JUEVES
En aquel tiempo, dijo Jesús a sus discípulos: «Como el Padre me
ha amado, así os he amado yo; permaneced en mi amor. Si guardáis mis
mandamientos, permaneceréis en mi amor; lo mismo que yo he guardado los
mandamientos de mi Padre y permanezco en su amor. Os he hablado de esto para
que mi alegría esté en vosotros, y vuestra alegría llegue a plenitud.»
Juan 15, 9-11
COMENTARIO
Cuando
el amor de Cristo arraiga en el interior de una persona, los efectos no se hacen
esperar: renacen las esperanzas, crece el sentido positivo de la vida y la
alegría aparece con fuerza.
La
alegría que no nace desde lo profundo de la persona, es una realidad engañosa.
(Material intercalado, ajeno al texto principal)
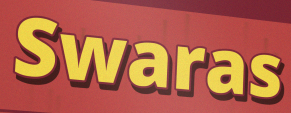
Swaras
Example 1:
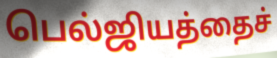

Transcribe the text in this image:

பெல்ஜியத்தைச்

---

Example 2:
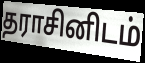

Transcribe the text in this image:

தராசினிடம்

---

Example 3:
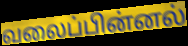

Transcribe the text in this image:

வலைப்பின்னல்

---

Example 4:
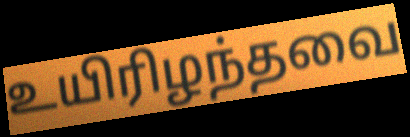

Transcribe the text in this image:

உயிரிழந்தவை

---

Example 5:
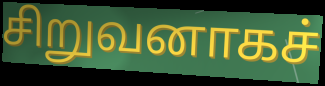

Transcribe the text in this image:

சிறுவனாகச்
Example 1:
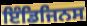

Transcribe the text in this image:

ਇੰਡਿਜਿਨਸ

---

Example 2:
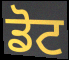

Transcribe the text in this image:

ਡੋਟ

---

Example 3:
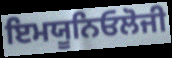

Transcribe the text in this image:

ਇਮਯੂਨਿਓਲੋਜੀ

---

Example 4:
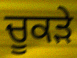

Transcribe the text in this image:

ਚੂਕੜੇ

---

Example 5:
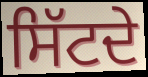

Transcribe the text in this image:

ਸਿੱਟਦੇ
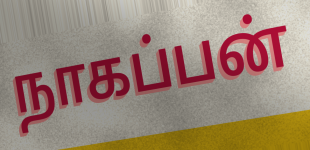
நாகப்பன்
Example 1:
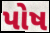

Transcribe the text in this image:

પોષ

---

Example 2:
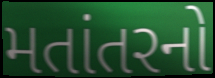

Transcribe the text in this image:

મતાંતરનો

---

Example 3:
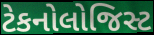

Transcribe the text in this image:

ટેકનોલોજિસ્ટ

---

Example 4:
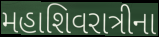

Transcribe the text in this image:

મહાશિવરાત્રીના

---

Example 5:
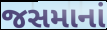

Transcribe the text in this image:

જસમાનાં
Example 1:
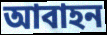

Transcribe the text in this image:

আবাহন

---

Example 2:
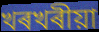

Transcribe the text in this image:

খৰখৰীয়া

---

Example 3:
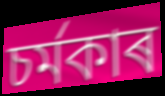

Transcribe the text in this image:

চৰ্মকাৰ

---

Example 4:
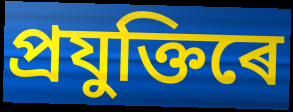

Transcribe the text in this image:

Nuestra
cultura propone alegrías superficiales que desaparecen pronto, dejando el sabor
contrario: una especie de desencanto; como cuando se quiere atrapar el agua entre
las manos.
Nuestra
cultura subraya esa alegría que brota de poseer objetos de consumo y de gozar
de elevadas cotas de bienestar. Si bien es cierto que la calidad de vida
provoca una cierta satisfacción, es igualmente cierto que las cosas y el
bienestar material no colman las más profundas aspiraciones de la persona.
La
alegría de la que habla Jesús es un don permanente que anida en el interior, llenándolo
todo porque ayuda a crecer y a madurar en el camino de la vida. Jesús no la
llama “alegría” simplemente. La llama “mi alegría”. La alegría que da Jesús no
es una alegría cualquiera. Es la alegría que nace por sentirse uno amado por un
Dios que es Padre y Madre.
El
cristiano crea un ambiente de alegría. Es importante educar a la alegría y al
sentido positivo de la vida. El cristiano debe presentar un tipo de alegría
nacida de la profundidad de la persona.
Es
necesario el testimonio de personas que propongan otras formas e alegría que
nacen de la donación personal frente al egoísmo, del perdón frente a la
venganza, de la cooperación frente a la competitividad, del esfuerzo por
construir un mundo mejor frente a la apatía.